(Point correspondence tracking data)
================
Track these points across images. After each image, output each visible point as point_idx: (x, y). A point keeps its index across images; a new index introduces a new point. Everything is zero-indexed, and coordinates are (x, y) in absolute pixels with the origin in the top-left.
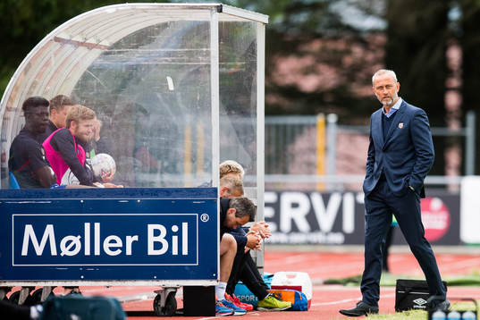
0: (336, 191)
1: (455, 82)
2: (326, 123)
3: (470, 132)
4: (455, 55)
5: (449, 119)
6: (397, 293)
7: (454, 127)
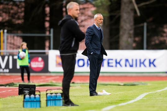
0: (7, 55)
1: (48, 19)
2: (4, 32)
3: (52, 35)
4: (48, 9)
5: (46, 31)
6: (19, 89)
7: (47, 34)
================
# EXERCISE INSTRUCTIONS
Please print exactly the lines from the one holding "0: (336, 191)" through the final line of the data above, including both, and skip all pictures.

# REPLY
0: (336, 191)
1: (455, 82)
2: (326, 123)
3: (470, 132)
4: (455, 55)
5: (449, 119)
6: (397, 293)
7: (454, 127)
0: (7, 55)
1: (48, 19)
2: (4, 32)
3: (52, 35)
4: (48, 9)
5: (46, 31)
6: (19, 89)
7: (47, 34)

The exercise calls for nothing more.